RECORDS FOR THE TASK:

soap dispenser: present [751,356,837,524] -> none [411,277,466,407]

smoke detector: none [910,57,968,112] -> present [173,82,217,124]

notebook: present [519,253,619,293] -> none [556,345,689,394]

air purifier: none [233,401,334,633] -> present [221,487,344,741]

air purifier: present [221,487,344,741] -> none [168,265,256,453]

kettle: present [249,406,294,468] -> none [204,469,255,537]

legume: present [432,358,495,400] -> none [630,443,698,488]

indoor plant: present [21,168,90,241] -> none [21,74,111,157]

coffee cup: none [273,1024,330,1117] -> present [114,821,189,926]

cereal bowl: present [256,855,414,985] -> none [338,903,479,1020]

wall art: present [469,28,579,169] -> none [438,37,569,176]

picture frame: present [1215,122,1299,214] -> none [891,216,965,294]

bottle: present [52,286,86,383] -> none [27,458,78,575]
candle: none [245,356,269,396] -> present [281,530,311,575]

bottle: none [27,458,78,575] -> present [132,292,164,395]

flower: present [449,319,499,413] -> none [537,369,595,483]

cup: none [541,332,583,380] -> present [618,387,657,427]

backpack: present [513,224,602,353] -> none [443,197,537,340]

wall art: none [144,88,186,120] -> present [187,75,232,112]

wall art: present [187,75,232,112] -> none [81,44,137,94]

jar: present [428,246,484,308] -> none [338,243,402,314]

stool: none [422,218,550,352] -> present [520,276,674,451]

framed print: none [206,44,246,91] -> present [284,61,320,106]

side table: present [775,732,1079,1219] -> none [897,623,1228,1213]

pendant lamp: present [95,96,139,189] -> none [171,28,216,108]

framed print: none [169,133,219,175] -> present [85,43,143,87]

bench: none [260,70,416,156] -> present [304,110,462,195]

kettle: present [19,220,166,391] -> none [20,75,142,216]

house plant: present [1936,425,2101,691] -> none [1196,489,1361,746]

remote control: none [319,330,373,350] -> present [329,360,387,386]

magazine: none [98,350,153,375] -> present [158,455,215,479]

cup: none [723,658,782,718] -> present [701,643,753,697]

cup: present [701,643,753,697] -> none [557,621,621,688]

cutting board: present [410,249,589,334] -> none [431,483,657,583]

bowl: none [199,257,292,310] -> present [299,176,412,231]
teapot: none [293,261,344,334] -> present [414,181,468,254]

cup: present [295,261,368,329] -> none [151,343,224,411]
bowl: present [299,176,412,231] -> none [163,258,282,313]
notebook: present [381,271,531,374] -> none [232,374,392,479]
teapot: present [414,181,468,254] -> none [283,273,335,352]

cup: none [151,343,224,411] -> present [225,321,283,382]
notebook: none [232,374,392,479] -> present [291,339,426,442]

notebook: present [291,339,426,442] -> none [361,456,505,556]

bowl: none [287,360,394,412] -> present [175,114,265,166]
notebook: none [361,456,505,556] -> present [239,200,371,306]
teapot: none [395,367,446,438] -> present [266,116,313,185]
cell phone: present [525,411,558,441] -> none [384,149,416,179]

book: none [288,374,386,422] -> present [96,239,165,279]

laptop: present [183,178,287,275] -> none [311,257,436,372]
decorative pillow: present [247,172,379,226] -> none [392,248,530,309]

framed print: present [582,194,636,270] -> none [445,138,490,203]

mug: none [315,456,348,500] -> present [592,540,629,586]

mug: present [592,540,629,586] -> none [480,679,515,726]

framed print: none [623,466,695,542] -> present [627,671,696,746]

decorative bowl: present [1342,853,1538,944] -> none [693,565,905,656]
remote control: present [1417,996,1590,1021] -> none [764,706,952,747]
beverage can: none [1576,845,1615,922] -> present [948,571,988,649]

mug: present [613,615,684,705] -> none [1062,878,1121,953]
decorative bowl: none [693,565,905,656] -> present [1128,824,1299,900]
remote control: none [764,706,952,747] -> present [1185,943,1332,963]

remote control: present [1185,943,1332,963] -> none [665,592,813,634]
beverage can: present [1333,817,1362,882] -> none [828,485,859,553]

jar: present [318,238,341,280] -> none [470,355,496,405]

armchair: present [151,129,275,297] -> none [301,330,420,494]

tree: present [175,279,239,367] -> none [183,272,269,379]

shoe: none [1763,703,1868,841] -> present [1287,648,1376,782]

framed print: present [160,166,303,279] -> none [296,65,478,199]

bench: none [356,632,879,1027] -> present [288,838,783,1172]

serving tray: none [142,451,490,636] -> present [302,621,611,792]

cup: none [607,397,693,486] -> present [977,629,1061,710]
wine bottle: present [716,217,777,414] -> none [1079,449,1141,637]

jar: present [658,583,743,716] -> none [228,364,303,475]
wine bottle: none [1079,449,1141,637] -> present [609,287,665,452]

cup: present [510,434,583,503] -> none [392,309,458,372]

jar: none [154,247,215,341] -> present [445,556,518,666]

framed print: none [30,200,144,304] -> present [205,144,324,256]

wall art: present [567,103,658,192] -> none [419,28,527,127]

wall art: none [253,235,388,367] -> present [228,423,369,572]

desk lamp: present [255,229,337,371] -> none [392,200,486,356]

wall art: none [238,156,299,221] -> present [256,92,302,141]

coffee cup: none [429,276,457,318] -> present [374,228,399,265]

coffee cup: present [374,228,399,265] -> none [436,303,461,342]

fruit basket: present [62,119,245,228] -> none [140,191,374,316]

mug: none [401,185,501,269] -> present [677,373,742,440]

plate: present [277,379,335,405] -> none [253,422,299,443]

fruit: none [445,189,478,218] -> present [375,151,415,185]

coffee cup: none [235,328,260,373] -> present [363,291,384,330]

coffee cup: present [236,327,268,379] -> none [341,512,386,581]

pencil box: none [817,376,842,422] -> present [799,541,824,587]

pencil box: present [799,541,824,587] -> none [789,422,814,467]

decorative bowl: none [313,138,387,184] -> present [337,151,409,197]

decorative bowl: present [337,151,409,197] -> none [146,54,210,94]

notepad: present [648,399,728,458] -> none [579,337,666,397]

ASSIGNMENT: Look back at the entries above and repeat, unchanged, every line from the line holding "decorative pillow: present" through the line holding "jar: none [154,247,215,341]".

OUTPUT FOR THIS TASK:
decorative pillow: present [247,172,379,226] -> none [392,248,530,309]

framed print: present [582,194,636,270] -> none [445,138,490,203]

mug: none [315,456,348,500] -> present [592,540,629,586]

mug: present [592,540,629,586] -> none [480,679,515,726]

framed print: none [623,466,695,542] -> present [627,671,696,746]

decorative bowl: present [1342,853,1538,944] -> none [693,565,905,656]
remote control: present [1417,996,1590,1021] -> none [764,706,952,747]
beverage can: none [1576,845,1615,922] -> present [948,571,988,649]

mug: present [613,615,684,705] -> none [1062,878,1121,953]
decorative bowl: none [693,565,905,656] -> present [1128,824,1299,900]
remote control: none [764,706,952,747] -> present [1185,943,1332,963]

remote control: present [1185,943,1332,963] -> none [665,592,813,634]
beverage can: present [1333,817,1362,882] -> none [828,485,859,553]

jar: present [318,238,341,280] -> none [470,355,496,405]

armchair: present [151,129,275,297] -> none [301,330,420,494]

tree: present [175,279,239,367] -> none [183,272,269,379]

shoe: none [1763,703,1868,841] -> present [1287,648,1376,782]

framed print: present [160,166,303,279] -> none [296,65,478,199]

bench: none [356,632,879,1027] -> present [288,838,783,1172]

serving tray: none [142,451,490,636] -> present [302,621,611,792]

cup: none [607,397,693,486] -> present [977,629,1061,710]
wine bottle: present [716,217,777,414] -> none [1079,449,1141,637]

jar: present [658,583,743,716] -> none [228,364,303,475]
wine bottle: none [1079,449,1141,637] -> present [609,287,665,452]

cup: present [510,434,583,503] -> none [392,309,458,372]

jar: none [154,247,215,341] -> present [445,556,518,666]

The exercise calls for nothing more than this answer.